───── Extrait de texte ─────

Dès lors qu’ils considèrent que le racisme, le sexisme, l’homophobie et la transphobie sont « systémiques », les « antifas » se transforment en activistes « antisystème ». Leur « radicalité », qu’ils revendiquent, réside dans ce projet d’une « destruction du système », qui peut difficilement mobiliser les masses soucieuses avant tout de leur pouvoir d’achat. Tous les « anti-ismes », ces postures idéologiques négatives, ont pour seul programme l’élimination d’un mauvais « autre » – figurable ou invisible (dit « systémique ») –, d’où aussi bien leur force de séduction (celle de toute posture « radicale ») auprès des minorités idéologisées que les limites de leur attractivité auprès du peuple de gauche.

On peut expliquer par la rivalité mimétique l’extrémisme des « antifas », désireux de lutter frontalement contre « l’extrême droite » telle qu’ils l’imaginent, à savoir la synthèse de tout ce qui est à leurs yeux haïssable. Ils baignent ainsi dans un univers idéologique manichéen où la lutte finale contre l’ennemi absolu ne cesse d’être rejouée, souvent d’une façon clownesque. Tel est le nouvel ethos révolutionnaire dans les pays occidentaux. Refoulé aux marges de la vie politique et sociale, il a perdu la fonction qu’il avait remplie au cours des années 1930 face à la menace nazie, celle d’être un puissant facteur d’union des gauches, notamment en France.

Les « antifas » s’attaquent aux policiers, aux magasins, aux bars ou aux restaurants ainsi qu’aux réunions politiques et aux monuments qui leur déplaisent. Mentionnons par exemple les violences et les dégradations commises à Nantes par plus de 600 « antifas » manifestant « contre le fascisme, le capitalisme, l’autoritarisme » au cours de la soirée du 21 janvier 2022. Le slogan scandé par les manifestants était le suivant : « À bas l’État, les flics et les fachos ». L’élu écologiste Tristan Riom, cinquième adjoint à la mairie de Nantes en charge du bâtiment, de l’énergie et du climat, jouant les idiots utiles, a posté ce tweet encourageant les activistes : « Marche aux flambeaux contre l’extrême droite. Du monde et de la musique, de quoi interpeller la vie nocturne nantaise sur l’avancée des idées nauséabondes dans notre pays. »

─────

→ Travail à faire:
**1.** Répondez à chaque question d'après l'extrait sur les « antifas » :
(a) À quelle décennie cet ethos révolutionnaire servait-il de facteur d'union des gauches face à la menace nazie ?
(b) Combien d'« antifas » ont manifesté à Nantes au cours de la soirée du 21 janvier 2022 ?
(c) Quelle fonction Tristan Riom exerce-t-il à la mairie de Nantes ?
**2.** Dressez la liste de toutes les cibles auxquelles, selon l'extrait sur les « antifas », ces militants s'attaquent.
**3.** Reprenez l'extrait sur les « antifas » à la suite de sa dernière phrase et poursuivez-le.

───── Documents fournis ─────

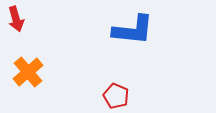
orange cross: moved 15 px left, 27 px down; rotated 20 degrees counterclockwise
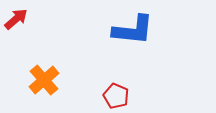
red arrow: rotated 115 degrees counterclockwise
orange cross: moved 16 px right, 8 px down
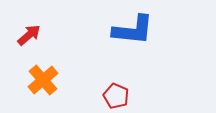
red arrow: moved 13 px right, 16 px down
orange cross: moved 1 px left
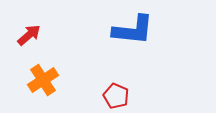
orange cross: rotated 8 degrees clockwise
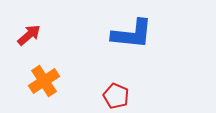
blue L-shape: moved 1 px left, 4 px down
orange cross: moved 1 px right, 1 px down
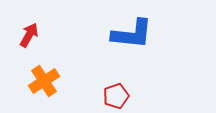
red arrow: rotated 20 degrees counterclockwise
red pentagon: rotated 30 degrees clockwise
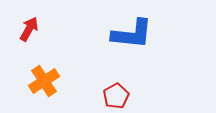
red arrow: moved 6 px up
red pentagon: rotated 10 degrees counterclockwise
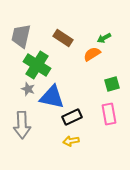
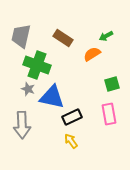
green arrow: moved 2 px right, 2 px up
green cross: rotated 12 degrees counterclockwise
yellow arrow: rotated 63 degrees clockwise
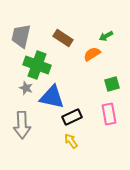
gray star: moved 2 px left, 1 px up
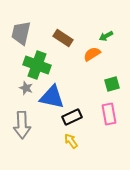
gray trapezoid: moved 3 px up
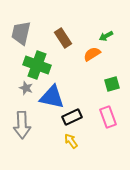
brown rectangle: rotated 24 degrees clockwise
pink rectangle: moved 1 px left, 3 px down; rotated 10 degrees counterclockwise
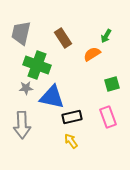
green arrow: rotated 32 degrees counterclockwise
gray star: rotated 24 degrees counterclockwise
black rectangle: rotated 12 degrees clockwise
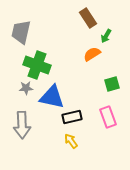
gray trapezoid: moved 1 px up
brown rectangle: moved 25 px right, 20 px up
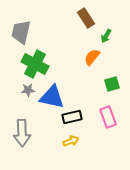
brown rectangle: moved 2 px left
orange semicircle: moved 3 px down; rotated 18 degrees counterclockwise
green cross: moved 2 px left, 1 px up; rotated 8 degrees clockwise
gray star: moved 2 px right, 2 px down
gray arrow: moved 8 px down
yellow arrow: rotated 105 degrees clockwise
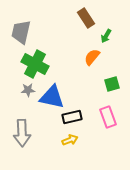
yellow arrow: moved 1 px left, 1 px up
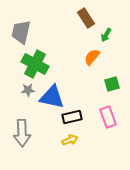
green arrow: moved 1 px up
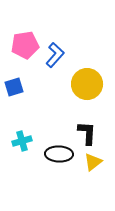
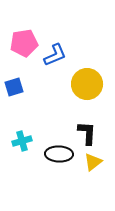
pink pentagon: moved 1 px left, 2 px up
blue L-shape: rotated 25 degrees clockwise
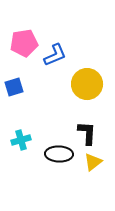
cyan cross: moved 1 px left, 1 px up
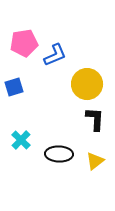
black L-shape: moved 8 px right, 14 px up
cyan cross: rotated 30 degrees counterclockwise
yellow triangle: moved 2 px right, 1 px up
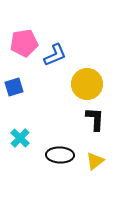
cyan cross: moved 1 px left, 2 px up
black ellipse: moved 1 px right, 1 px down
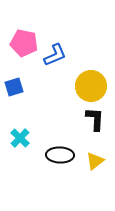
pink pentagon: rotated 20 degrees clockwise
yellow circle: moved 4 px right, 2 px down
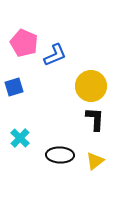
pink pentagon: rotated 12 degrees clockwise
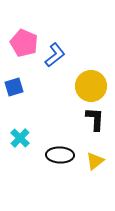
blue L-shape: rotated 15 degrees counterclockwise
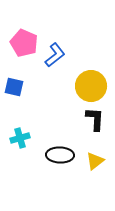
blue square: rotated 30 degrees clockwise
cyan cross: rotated 30 degrees clockwise
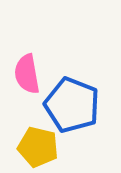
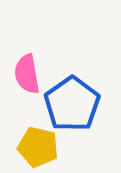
blue pentagon: moved 1 px up; rotated 16 degrees clockwise
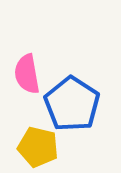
blue pentagon: rotated 4 degrees counterclockwise
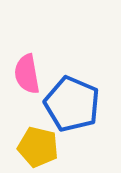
blue pentagon: rotated 10 degrees counterclockwise
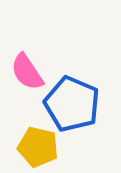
pink semicircle: moved 2 px up; rotated 24 degrees counterclockwise
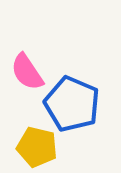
yellow pentagon: moved 1 px left
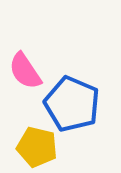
pink semicircle: moved 2 px left, 1 px up
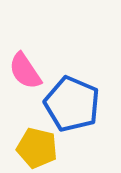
yellow pentagon: moved 1 px down
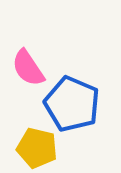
pink semicircle: moved 3 px right, 3 px up
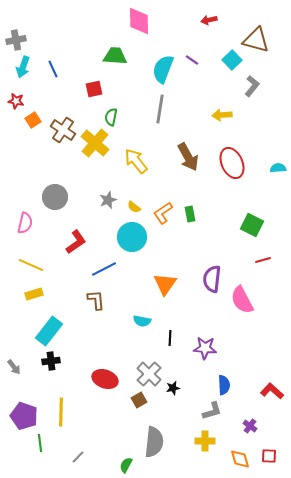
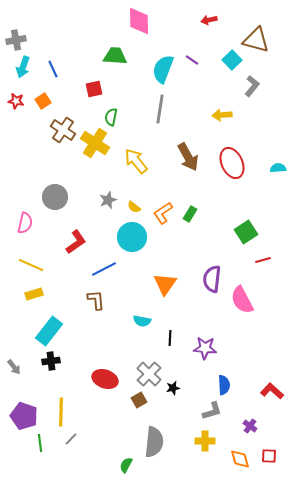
orange square at (33, 120): moved 10 px right, 19 px up
yellow cross at (95, 143): rotated 8 degrees counterclockwise
green rectangle at (190, 214): rotated 42 degrees clockwise
green square at (252, 225): moved 6 px left, 7 px down; rotated 30 degrees clockwise
gray line at (78, 457): moved 7 px left, 18 px up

─────

→ Les réponses:
**1.**
(a) Les années 1930.
(b) Plus de 600.
(c) Il est cinquième adjoint, chargé du bâtiment, de l'énergie et du climat.

**2.**
- les policiers
- les magasins
- les bars
- les restaurants
- les réunions politiques
- les monuments qui leur déplaisent

**3.**
Prenons un autre exemple. Incarnation de la « gauche radicale » en Espagne, l’universitaire Pablo Bustinguy, élu député en 2015, est le responsable de l’international à Podemos. Selon cet activiste d’extrême gauche, le diable, c’est le « pré-fascisme » et non plus le « néo-fascisme ». Quant aux « monstres » qu’il faut combattre et détruire, ce sont les « forces pré-fascistes », car la vraie « radicalité », comme les « antifas » l’enseignent, se prouve par les actes :

« Ma vision des choses, c’est que la radicalité n’est pas une question d’identité. Elle ne se montre pas dans l’intensité des discours, mais dans notre capacité à transformer les choses. Dans l’hypothèse Podemos, depuis le départ, figure un élément fondamental : les idées se mesurent dans la réalité. Tenir un discours très radical, mais sans effet pour changer le réel, cela ne me paraît pas radical. C’est une radicalité avec laquelle cohabitent très bien les pouvoirs établis. Elle ne suppose aucune menace. Les Américains appellent cela des paper tigers [“tigres en papier”] : être féroce, sans avoir les moyens de rien changer. »

La vision de Pablo Bustinguy comprend la dénonciation du spectre des « forces pré-fascistes » supposées émergentes, impliquant l’entrée de plusieurs pays européens dans un « cycle réactionnaire ». Il oppose classiquement les « forces de progrès » à l’« internationale réactionnaire qui monopolise le rôle d’opposition à l’establishment ». Le « cycle progressiste », contre les politiques d’austérité et la « cage de fer » néolibérale, aurait été ouvert par Podemos en Espagne et Siryza en Grèce. Il y a là une variante de la vision manichéenne classique : progressistes contre réactionnaires, devenue « populistes de gauche » contre « néolibéraux ». Mais les cycles politiques semblent se rétrécir. Depuis 2019, la Grèce semble être entrée dans un âge postpopuliste. D’où le retour au « ni droite ni gauche », assorti de la distinction politiquement correcte entre les vrais et bons « radicaux » et les « monstres » ou les « pré-fascistes », expression vague et amalgamante qui a remplacé « néo-fascistes » : « À Podemos, nous ne sommes pas la gauche. Nous ne sommes pas venus pour ressusciter la gauche. Nous sommes une force patriotique, populaire, progressiste. Le M5S a fait quelque chose de similaire, oui. Les options pré-fascistes comme l’AFD en Allemagne, Aube dorée en Grèce, le FN en France, l’UKIP au Royaume-Uni ou les Vrais Finlandais, sont, eux, des monstres au sens littéral du terme181. » Progressistes radicaux contre « pré-fascistes » : telle est la nouvelle opposition manichéenne.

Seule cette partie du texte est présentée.